▼▼▼

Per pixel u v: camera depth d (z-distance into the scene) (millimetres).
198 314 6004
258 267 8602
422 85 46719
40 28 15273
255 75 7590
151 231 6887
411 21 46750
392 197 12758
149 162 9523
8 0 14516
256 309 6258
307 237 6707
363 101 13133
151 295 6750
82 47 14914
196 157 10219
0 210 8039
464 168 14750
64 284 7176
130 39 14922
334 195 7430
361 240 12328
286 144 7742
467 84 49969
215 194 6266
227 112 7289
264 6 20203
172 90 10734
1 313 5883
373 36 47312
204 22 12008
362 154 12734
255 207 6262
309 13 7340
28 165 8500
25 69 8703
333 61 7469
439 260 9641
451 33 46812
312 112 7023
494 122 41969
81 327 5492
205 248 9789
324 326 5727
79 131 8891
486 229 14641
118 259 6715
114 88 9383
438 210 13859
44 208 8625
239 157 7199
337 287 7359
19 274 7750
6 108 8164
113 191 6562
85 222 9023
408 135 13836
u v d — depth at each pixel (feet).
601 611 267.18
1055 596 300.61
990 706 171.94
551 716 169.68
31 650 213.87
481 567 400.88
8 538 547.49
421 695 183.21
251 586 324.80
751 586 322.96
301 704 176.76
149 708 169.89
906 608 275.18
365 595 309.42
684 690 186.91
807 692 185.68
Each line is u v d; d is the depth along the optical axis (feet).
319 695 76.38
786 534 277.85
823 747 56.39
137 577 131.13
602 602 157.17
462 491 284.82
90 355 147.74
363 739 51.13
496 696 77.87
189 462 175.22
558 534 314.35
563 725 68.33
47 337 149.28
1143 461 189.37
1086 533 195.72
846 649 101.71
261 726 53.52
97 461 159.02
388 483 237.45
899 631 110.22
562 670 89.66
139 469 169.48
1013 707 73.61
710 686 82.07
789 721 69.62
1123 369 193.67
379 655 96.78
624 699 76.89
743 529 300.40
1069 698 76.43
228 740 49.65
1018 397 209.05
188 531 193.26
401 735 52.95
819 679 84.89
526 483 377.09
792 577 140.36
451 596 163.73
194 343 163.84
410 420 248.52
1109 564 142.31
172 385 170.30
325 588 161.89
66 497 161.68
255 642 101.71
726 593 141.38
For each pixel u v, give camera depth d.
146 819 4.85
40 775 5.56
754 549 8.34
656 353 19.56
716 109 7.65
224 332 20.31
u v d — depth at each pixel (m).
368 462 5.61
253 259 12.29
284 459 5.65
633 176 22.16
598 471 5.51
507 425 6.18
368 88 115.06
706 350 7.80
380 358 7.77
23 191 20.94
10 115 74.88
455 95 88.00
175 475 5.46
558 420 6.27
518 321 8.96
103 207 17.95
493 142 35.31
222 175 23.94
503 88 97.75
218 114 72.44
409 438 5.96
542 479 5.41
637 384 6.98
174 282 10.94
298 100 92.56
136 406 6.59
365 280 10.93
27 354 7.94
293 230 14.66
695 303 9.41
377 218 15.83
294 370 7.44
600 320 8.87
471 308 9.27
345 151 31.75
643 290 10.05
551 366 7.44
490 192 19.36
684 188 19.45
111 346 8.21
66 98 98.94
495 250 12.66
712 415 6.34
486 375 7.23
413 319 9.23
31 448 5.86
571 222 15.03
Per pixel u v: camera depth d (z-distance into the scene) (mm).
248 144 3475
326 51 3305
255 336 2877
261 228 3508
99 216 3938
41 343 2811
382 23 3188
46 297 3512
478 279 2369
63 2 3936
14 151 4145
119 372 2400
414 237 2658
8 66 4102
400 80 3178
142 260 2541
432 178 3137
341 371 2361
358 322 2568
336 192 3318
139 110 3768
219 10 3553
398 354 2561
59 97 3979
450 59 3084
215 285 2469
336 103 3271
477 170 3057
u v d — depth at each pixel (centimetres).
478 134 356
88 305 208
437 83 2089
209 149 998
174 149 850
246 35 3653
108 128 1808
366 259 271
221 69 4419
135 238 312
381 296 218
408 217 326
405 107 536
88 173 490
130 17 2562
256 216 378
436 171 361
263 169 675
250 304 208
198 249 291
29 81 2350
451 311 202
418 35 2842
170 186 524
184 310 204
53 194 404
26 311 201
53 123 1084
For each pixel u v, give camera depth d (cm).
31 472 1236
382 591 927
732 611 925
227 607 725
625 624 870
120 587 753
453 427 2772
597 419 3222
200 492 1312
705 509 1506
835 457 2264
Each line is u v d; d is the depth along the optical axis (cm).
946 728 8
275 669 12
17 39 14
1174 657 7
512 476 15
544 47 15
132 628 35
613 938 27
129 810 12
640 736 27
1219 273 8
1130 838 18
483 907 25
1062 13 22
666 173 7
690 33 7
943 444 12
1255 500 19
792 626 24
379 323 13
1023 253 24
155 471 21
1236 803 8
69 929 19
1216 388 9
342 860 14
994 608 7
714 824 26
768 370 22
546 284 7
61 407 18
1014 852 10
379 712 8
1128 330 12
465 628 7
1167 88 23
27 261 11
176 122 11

▲▲▲

— Work instruction —
Transcribe all of the data above, character for character.

— Solution to this problem —
Per pixel u v: camera depth d (z-distance into the scene) (millimetres).
198 314 6004
258 267 8602
422 85 46719
40 28 15273
255 75 7590
151 231 6887
411 21 46750
392 197 12758
149 162 9523
8 0 14516
256 309 6258
307 237 6707
363 101 13133
151 295 6750
82 47 14914
196 157 10219
0 210 8039
464 168 14750
64 284 7176
130 39 14922
334 195 7430
361 240 12328
286 144 7742
467 84 49969
215 194 6266
227 112 7289
264 6 20203
172 90 10734
1 313 5883
373 36 47312
204 22 12008
362 154 12734
255 207 6262
309 13 7340
28 165 8500
25 69 8703
333 61 7469
439 260 9641
451 33 46812
312 112 7023
494 122 41969
81 327 5492
205 248 9789
324 326 5727
79 131 8891
486 229 14641
118 259 6715
114 88 9383
438 210 13859
44 208 8625
239 157 7199
337 287 7359
19 274 7750
6 108 8164
113 191 6562
85 222 9023
408 135 13836
u v d — depth at each pixel (feet).
601 611 267.18
1055 596 300.61
990 706 171.94
551 716 169.68
31 650 213.87
481 567 400.88
8 538 547.49
421 695 183.21
251 586 324.80
751 586 322.96
301 704 176.76
149 708 169.89
906 608 275.18
365 595 309.42
684 690 186.91
807 692 185.68
Each line is u v d; d is the depth along the optical axis (feet).
319 695 76.38
786 534 277.85
823 747 56.39
137 577 131.13
602 602 157.17
462 491 284.82
90 355 147.74
363 739 51.13
496 696 77.87
189 462 175.22
558 534 314.35
563 725 68.33
47 337 149.28
1143 461 189.37
1086 533 195.72
846 649 101.71
261 726 53.52
97 461 159.02
388 483 237.45
899 631 110.22
562 670 89.66
139 469 169.48
1013 707 73.61
710 686 82.07
789 721 69.62
1123 369 193.67
379 655 96.78
624 699 76.89
743 529 300.40
1069 698 76.43
228 740 49.65
1018 397 209.05
188 531 193.26
401 735 52.95
819 679 84.89
526 483 377.09
792 577 140.36
451 596 163.73
194 343 163.84
410 420 248.52
1109 564 142.31
172 385 170.30
325 588 161.89
66 497 161.68
255 642 101.71
726 593 141.38
For each pixel u v, give camera depth d.
146 819 4.85
40 775 5.56
754 549 8.34
656 353 19.56
716 109 7.65
224 332 20.31
u v d — depth at each pixel (m).
368 462 5.61
253 259 12.29
284 459 5.65
633 176 22.16
598 471 5.51
507 425 6.18
368 88 115.06
706 350 7.80
380 358 7.77
23 191 20.94
10 115 74.88
455 95 88.00
175 475 5.46
558 420 6.27
518 321 8.96
103 207 17.95
493 142 35.31
222 175 23.94
503 88 97.75
218 114 72.44
409 438 5.96
542 479 5.41
637 384 6.98
174 282 10.94
298 100 92.56
136 406 6.59
365 280 10.93
27 354 7.94
293 230 14.66
695 303 9.41
377 218 15.83
294 370 7.44
600 320 8.87
471 308 9.27
345 151 31.75
643 290 10.05
551 366 7.44
490 192 19.36
684 188 19.45
111 346 8.21
66 98 98.94
495 250 12.66
712 415 6.34
486 375 7.23
413 319 9.23
31 448 5.86
571 222 15.03
Per pixel u v: camera depth d (z-distance into the scene) (mm).
248 144 3475
326 51 3305
255 336 2877
261 228 3508
99 216 3938
41 343 2811
382 23 3188
46 297 3512
478 279 2369
63 2 3936
14 151 4145
119 372 2400
414 237 2658
8 66 4102
400 80 3178
142 260 2541
432 178 3137
341 371 2361
358 322 2568
336 192 3318
139 110 3768
219 10 3553
398 354 2561
59 97 3979
450 59 3084
215 285 2469
336 103 3271
477 170 3057
u v d — depth at each pixel (centimetres).
478 134 356
88 305 208
437 83 2089
209 149 998
174 149 850
246 35 3653
108 128 1808
366 259 271
221 69 4419
135 238 312
381 296 218
408 217 326
405 107 536
88 173 490
130 17 2562
256 216 378
436 171 361
263 169 675
250 304 208
198 249 291
29 81 2350
451 311 202
418 35 2842
170 186 524
184 310 204
53 194 404
26 311 201
53 123 1084
For each pixel u v, give camera depth d (cm).
31 472 1236
382 591 927
732 611 925
227 607 725
625 624 870
120 587 753
453 427 2772
597 419 3222
200 492 1312
705 509 1506
835 457 2264
Each line is u v d; d is the depth along the optical axis (cm).
946 728 8
275 669 12
17 39 14
1174 657 7
512 476 15
544 47 15
132 628 35
613 938 27
129 810 12
640 736 27
1219 273 8
1130 838 18
483 907 25
1062 13 22
666 173 7
690 33 7
943 444 12
1255 500 19
792 626 24
379 323 13
1023 253 24
155 471 21
1236 803 8
69 929 19
1216 388 9
342 860 14
994 608 7
714 824 26
768 370 22
546 284 7
61 407 18
1014 852 10
379 712 8
1128 330 12
465 628 7
1167 88 23
27 261 11
176 122 11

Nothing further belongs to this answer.